OGH Entscheidung vom 24.1.2020, 8 Ob 137/19h

 

Sachverhalt:

Der Kläger war Schriftführer eines Vereins. Dieser Verein bestellte bei der Beklagten Fleischwaren, die vom Verein aber nicht bezahlt wurden. Der Kläger selbst war weder in diese Bestellungen involviert, noch kamen ihm die Fleischlieferungen zugute.

Der Anwalt der Beklagten forderte den Kläger in einem Schreiben unter Androhung der Klagseinbringung zur Zahlung des offenen Betrags samt Zinsen auf. Der Kläger wies die Ansprüche mit Antwortschreiben seines Rechtsvertreters zurück und forderte seinerseits Ersatz der ihm verursachten Kosten. Daraufhin teilte der Anwalt der Beklagten dem Rechtsvertreter des Klägers mit, dieses Schreiben inhaltlich nicht zu beantworten und im Auftrage seiner Mandantschaft derzeit die Einbringung einer Strafanzeige zu prüfen.

Der Kläger brachte daher eine Klage auf Feststellung ein, wonach kein Anspruch auf Zahlung bestehe. Es bestehe ein Schwebezustand, der ein rechtliches Interesse des Klägers begründe, die Anmaßung der Beklagten als Ursache der Rechtsunsicherheit abzuwehren und die Beklagte zu zwingen, das angemaßte Recht zu beweisen oder aufzugeben.

 

Entscheidung:

Das Erstgericht wies das Klagebegehren ab. Das Berufungsgericht gab der Berufung des Klägers nicht Folge. Der OGH erachtete die Revision des Klägers für zulässig und auch berechtigt. Aus der Begründung:

Bei einer negativen Feststellungsklage besteht das rechtliche Interesse an der Feststellung des Nichtbestehens eines Rechts immer dann, wenn der Beklagte ein solches Recht zu haben behauptet. Das rechtliche Interesse erfordert neben der fälschlichen Berühmung eines solchen Rechts aber auch eine dadurch hervorgerufene Gefährdung der Rechtsstellung des Klägers.

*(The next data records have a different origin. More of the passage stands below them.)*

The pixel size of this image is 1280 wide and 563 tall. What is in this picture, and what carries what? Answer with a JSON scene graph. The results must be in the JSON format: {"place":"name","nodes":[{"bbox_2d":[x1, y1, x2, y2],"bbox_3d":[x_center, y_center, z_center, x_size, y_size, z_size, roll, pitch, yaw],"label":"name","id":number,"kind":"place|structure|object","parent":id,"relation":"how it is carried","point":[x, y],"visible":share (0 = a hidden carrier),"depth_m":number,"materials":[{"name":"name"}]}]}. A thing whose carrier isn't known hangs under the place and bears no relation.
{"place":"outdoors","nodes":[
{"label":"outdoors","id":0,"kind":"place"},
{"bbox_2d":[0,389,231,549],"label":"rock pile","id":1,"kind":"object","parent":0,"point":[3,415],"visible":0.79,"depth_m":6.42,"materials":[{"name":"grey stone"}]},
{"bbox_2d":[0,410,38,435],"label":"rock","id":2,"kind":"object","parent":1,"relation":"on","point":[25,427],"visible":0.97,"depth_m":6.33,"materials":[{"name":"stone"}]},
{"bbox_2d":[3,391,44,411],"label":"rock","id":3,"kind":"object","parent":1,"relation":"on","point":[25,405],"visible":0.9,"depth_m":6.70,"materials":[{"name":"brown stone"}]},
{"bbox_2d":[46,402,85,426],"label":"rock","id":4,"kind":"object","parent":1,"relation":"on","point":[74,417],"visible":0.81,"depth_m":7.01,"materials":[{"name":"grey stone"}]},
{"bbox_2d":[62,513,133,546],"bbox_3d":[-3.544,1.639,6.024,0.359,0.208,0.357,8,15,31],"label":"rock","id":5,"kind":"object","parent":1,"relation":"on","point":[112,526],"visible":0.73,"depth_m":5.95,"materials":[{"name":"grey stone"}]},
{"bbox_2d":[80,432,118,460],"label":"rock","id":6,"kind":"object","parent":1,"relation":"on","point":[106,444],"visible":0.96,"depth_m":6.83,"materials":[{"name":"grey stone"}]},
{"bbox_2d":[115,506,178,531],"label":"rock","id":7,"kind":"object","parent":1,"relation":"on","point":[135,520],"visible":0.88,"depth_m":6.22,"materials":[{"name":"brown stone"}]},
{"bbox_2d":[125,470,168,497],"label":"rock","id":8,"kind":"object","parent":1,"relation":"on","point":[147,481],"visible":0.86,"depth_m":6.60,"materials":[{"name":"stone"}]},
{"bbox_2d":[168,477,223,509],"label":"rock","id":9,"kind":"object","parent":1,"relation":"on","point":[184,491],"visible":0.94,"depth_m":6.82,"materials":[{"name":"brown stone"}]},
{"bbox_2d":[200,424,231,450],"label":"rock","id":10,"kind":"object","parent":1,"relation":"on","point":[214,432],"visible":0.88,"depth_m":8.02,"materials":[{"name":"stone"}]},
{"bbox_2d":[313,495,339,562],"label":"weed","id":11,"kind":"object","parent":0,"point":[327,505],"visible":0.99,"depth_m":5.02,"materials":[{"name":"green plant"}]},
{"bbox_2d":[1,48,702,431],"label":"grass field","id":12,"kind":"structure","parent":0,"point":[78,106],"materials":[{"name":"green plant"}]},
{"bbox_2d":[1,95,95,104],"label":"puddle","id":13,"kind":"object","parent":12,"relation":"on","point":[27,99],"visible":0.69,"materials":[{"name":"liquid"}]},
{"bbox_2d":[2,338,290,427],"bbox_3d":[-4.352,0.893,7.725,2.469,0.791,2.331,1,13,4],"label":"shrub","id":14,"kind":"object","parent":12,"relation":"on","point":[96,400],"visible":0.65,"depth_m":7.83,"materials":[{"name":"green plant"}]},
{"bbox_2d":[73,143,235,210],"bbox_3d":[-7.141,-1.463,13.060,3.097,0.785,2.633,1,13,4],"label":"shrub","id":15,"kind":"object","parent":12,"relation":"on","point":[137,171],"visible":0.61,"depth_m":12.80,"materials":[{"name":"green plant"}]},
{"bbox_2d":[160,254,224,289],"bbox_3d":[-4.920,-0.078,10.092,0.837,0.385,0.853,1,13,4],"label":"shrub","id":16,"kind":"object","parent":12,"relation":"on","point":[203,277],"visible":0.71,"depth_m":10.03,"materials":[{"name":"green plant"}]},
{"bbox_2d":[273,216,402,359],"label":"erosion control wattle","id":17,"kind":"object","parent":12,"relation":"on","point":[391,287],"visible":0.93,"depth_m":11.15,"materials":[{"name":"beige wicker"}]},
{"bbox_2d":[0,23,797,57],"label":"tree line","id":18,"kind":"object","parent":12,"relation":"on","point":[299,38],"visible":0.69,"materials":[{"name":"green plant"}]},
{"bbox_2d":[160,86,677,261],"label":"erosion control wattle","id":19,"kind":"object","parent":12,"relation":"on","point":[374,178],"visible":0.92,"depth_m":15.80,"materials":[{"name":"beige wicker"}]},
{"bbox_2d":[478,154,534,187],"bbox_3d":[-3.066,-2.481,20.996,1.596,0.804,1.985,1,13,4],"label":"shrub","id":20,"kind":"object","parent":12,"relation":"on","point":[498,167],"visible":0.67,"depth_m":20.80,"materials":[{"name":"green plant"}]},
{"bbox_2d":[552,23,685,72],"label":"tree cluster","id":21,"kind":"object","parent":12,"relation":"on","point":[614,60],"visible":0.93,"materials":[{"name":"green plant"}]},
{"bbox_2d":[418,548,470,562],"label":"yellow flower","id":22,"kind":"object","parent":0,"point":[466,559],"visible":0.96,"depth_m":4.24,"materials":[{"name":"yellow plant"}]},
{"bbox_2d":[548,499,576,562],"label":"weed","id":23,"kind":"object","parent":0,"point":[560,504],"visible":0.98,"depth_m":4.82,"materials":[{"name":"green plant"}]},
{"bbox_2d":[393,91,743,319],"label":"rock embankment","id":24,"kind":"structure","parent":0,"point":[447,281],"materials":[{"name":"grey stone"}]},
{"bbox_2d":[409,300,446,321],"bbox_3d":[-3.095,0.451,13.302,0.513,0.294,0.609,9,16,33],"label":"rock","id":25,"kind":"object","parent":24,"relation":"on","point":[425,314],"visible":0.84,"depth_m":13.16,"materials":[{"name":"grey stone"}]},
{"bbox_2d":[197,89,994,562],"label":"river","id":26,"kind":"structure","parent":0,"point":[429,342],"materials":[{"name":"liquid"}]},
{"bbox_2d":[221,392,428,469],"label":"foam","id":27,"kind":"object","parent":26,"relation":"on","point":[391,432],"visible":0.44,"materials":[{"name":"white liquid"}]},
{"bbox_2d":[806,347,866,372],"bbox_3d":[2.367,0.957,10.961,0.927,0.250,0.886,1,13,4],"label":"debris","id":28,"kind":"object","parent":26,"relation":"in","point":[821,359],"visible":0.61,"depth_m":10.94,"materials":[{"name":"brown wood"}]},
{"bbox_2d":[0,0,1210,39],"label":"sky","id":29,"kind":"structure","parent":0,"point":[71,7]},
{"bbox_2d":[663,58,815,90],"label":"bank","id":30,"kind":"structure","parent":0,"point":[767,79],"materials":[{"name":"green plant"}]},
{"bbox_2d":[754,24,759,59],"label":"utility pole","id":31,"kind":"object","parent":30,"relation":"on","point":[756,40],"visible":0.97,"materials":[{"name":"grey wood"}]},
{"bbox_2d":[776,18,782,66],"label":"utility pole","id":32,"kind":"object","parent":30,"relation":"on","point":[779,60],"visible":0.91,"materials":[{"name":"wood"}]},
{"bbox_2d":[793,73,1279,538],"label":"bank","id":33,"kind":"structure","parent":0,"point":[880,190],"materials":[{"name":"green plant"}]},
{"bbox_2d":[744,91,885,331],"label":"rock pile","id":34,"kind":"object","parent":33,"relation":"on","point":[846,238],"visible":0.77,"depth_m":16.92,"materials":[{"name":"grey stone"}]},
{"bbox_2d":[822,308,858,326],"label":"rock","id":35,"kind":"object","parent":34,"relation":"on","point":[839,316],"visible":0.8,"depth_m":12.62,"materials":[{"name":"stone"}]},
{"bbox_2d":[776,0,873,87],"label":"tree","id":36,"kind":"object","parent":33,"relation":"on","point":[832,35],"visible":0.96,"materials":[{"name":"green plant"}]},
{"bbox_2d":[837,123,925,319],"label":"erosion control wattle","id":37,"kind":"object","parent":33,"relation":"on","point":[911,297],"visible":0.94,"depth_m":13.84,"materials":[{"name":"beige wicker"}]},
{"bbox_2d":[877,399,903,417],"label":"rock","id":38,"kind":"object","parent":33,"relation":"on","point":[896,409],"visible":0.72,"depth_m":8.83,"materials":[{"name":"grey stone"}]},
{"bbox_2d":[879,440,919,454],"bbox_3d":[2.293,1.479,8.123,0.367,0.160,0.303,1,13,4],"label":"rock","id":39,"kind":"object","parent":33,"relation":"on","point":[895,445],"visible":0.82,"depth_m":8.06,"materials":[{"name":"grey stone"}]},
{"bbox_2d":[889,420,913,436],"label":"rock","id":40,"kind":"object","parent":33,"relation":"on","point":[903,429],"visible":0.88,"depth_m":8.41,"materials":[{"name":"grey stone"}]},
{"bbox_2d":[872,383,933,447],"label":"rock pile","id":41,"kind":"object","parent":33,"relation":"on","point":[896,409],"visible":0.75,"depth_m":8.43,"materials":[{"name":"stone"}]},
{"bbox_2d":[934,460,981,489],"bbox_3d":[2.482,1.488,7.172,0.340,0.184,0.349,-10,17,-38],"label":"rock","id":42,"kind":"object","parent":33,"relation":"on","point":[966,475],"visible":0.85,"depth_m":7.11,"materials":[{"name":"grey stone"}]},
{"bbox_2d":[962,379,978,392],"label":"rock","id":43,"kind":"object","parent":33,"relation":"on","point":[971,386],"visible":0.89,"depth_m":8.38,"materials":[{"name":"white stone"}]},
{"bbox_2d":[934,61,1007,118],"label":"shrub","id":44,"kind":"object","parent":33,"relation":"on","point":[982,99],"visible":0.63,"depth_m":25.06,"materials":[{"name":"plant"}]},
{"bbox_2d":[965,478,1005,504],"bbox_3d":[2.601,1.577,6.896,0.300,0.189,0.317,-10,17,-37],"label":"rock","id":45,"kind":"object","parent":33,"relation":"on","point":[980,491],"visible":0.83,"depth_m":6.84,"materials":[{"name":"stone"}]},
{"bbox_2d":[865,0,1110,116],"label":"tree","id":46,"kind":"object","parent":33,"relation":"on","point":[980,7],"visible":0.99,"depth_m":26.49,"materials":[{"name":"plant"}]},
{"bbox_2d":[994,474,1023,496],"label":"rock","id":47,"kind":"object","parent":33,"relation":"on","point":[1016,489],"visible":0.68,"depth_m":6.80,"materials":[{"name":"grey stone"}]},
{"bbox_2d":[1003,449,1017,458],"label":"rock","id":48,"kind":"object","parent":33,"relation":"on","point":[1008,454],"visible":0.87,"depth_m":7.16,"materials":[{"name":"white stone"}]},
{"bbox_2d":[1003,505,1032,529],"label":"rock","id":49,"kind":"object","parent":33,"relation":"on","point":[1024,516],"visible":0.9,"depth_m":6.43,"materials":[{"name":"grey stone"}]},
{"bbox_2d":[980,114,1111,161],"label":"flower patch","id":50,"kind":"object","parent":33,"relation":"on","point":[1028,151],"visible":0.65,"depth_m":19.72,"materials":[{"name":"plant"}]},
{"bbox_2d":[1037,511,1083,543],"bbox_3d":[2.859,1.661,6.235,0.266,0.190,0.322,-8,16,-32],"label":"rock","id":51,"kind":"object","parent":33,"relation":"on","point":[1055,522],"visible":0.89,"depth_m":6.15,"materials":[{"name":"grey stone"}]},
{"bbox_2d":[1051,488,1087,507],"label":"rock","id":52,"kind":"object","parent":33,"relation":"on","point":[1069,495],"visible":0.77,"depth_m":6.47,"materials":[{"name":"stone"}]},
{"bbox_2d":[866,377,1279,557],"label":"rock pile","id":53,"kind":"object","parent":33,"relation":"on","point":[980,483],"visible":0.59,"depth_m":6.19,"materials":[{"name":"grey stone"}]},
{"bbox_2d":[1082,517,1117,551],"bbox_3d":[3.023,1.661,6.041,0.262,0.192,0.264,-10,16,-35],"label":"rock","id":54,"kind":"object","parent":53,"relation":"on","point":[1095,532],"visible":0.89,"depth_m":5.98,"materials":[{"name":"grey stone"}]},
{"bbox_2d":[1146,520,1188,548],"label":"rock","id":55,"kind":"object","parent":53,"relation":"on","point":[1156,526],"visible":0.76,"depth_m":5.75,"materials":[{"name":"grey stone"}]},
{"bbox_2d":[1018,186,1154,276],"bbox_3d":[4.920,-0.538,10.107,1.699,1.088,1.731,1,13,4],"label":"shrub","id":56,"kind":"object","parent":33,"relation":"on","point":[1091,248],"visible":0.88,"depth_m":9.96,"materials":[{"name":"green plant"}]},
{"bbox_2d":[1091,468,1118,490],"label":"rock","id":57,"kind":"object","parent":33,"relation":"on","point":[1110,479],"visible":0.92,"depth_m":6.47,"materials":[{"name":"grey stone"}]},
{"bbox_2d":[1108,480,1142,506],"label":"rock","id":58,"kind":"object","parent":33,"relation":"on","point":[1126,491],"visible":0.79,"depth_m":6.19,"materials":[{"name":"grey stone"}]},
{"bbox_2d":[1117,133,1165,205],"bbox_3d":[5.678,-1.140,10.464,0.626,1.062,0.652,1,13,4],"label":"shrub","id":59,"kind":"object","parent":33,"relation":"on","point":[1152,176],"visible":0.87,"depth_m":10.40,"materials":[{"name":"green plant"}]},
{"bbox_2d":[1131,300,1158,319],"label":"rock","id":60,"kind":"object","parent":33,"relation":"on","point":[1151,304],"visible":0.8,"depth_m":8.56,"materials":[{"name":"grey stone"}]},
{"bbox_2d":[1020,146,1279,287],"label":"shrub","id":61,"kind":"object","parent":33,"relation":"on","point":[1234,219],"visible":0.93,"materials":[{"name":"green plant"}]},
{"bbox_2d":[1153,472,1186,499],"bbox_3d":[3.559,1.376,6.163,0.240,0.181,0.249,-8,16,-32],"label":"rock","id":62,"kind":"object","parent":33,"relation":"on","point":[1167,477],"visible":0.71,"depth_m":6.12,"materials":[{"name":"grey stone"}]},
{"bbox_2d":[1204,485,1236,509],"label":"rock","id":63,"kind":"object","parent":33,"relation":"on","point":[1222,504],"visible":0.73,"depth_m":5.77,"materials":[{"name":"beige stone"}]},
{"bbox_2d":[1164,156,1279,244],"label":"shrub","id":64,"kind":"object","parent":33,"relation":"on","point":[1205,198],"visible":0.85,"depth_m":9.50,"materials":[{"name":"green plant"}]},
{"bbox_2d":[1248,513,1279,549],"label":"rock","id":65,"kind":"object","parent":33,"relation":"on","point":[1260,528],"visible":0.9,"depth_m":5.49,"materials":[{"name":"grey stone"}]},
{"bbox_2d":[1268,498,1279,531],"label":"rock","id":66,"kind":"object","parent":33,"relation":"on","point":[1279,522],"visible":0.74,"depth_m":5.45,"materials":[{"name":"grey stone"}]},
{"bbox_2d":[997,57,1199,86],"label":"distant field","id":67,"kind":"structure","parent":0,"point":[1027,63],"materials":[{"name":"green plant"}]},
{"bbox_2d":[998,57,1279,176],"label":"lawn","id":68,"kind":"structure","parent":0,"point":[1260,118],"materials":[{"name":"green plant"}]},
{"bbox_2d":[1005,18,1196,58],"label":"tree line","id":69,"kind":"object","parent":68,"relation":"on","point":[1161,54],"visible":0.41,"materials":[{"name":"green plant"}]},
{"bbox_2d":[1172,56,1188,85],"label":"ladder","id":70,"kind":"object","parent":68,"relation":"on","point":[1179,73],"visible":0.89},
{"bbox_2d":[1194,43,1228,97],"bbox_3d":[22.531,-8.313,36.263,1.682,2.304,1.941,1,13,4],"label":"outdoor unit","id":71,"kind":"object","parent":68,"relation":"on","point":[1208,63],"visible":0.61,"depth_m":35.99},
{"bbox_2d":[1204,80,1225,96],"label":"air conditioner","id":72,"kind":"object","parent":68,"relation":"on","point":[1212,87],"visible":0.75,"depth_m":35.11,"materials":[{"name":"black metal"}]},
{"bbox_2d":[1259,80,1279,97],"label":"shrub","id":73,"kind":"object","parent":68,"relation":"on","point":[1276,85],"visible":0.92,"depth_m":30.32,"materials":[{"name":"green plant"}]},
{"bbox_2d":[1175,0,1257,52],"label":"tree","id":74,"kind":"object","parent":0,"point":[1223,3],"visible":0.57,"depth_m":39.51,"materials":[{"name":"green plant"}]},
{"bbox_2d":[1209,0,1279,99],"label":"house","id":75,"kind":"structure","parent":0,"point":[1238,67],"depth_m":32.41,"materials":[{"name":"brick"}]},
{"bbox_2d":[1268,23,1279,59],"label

Der OGH hat in früheren Entscheidungen bereits in der Ausstellung von Rechnungen oder der Zusendung von Forderungsschreiben eine solche Berühmung gesehen und das rechtliche Interesse des Klägers an einem entsprechenden negativen Feststellungsbegehren als unzweifelhaft bezeichnet. Dementsprechend sei auch der vorliegende Fall zu beurteilen.

Mit dem Anspruchsscheiben hat die Beklagte dem Kläger gegenüber unter Klagsandrohung eine fünfstellige Forderung fällig gestellt und behauptet, dass der Kläger ihr gegenüber in diesem Umfang schadenersatzpflichtig geworden sei, wobei sie auch noch ein strafrechtlich relevantes Verhalten des Klägers in den Raum gestellt hat. Die daran möglicherweise anknüpfenden privat- sowie strafrechtlichen Folgen begründen das Feststellungsinteresse des Klägers.

Der Kläger muss daher auf eine gerichtliche Geltendmachung der behaupteten Ansprüche nicht warten, sondern kann durch Feststellungsklage die von der Beklagten geschaffene Rechtsunsicherheit beenden.

Der OGH gab der Klage daher statt. Dem Kläger fehlte das rechtliche Interesse an der begehrten Feststellung nicht. Das negative Feststellungsbegehren des Klägers erwies sich daher als berechtigt.